Новоглуповец откровенно и даже залихватски кладет ноги на стол, но спросите его, что он желает выразить этим действием, чего он требует, чего он ждет от Глупова, — он станет в тупик. Темное ярмо тяготеет не только над действиями его, но и над помыслами. Да, и над помыслами, потому что он до такой степени усовершенствовал себя, что нашел средство поработить не только тело, но и свободную душу.
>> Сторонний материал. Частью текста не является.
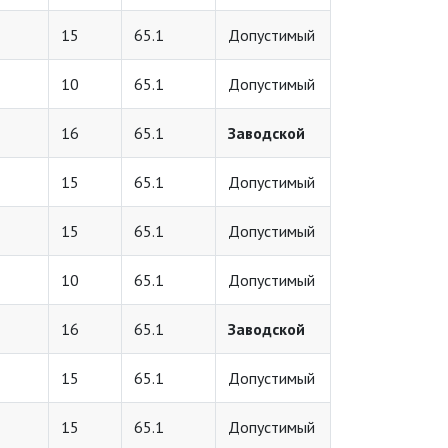
15
65.1
Допустимый
10
65.1
Допустимый
16
65.1
Заводской
15
65.1
Допустимый
15
65.1
Допустимый
10
65.1
Допустимый
16
65.1
Заводской
15
65.1
Допустимый
15
65.1
Допустимый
В сущности, и старый и новый глуповец руководятся одним и тем же правилом: ‘Травы не мять, цветов не рвать и птиц не пугать’. Но на практике, но в способах проведения этого правила в жизни, между ними замечается ощутительная разница. Старый глуповец видел эти слова написанными на доске и выполнял их не рассуждая. Новый глуповец не только выполняет, но и резонирует, не только резонирует, но и любуется самим собою. Он возводит исполнение правила в принцип, и в этом принципе находит достаточно содержания для наполнения всей своей жизни. И горе тому, кто затронет новоглуповца в этом последнем убежище, горе тому, кто отнесется легко к этой последней святыне его сердца: он в одну минуту налает столько, сколько не успели налаять его достославные предки в продолжение многих столетий, он загрызет, он докажет целому миру, что и в Глупове могут зарождаться своего рода Робеспьеры, что и глуповская почва способна производить сорванцов исполнительности.
Глуповское миросозерцание, глуповская закваска жизни находятся в агонии — это несомненно. Но агония всегда сопровождается предсмертными корчами, в которых заключена страшная конвульсивная сила. Представителями этой силы, этих ужасных попыток древлеглуповского миросозерцания удержаться на старой почве служат новоглуповцы. В лице их оно празднует свою последнюю, бессмысленную вакханалию, в лице их оно исчерпывает последнее свое содержание, в лице их оно торжественно и окончательно заявляет миру о своей несостоятельности…
Итак, Матрена Ивановна права: старинный глуповский air fixe, усовершенствованный и усиленный, целиком переселился в новоглуповцев. Но она не права в другом отношении: она думает и надеется, что глуповцам не будет конца, что за новоглуповцами последуют новейшие глуповцы, а за новейшими — самоновейшие, и так далее, до скончания веков.
Этого не будет.
В этом отношении я даже чувствую некоторую симпатию к новоглуповцу. Он мил мне потому, что он — последний из глуповцев.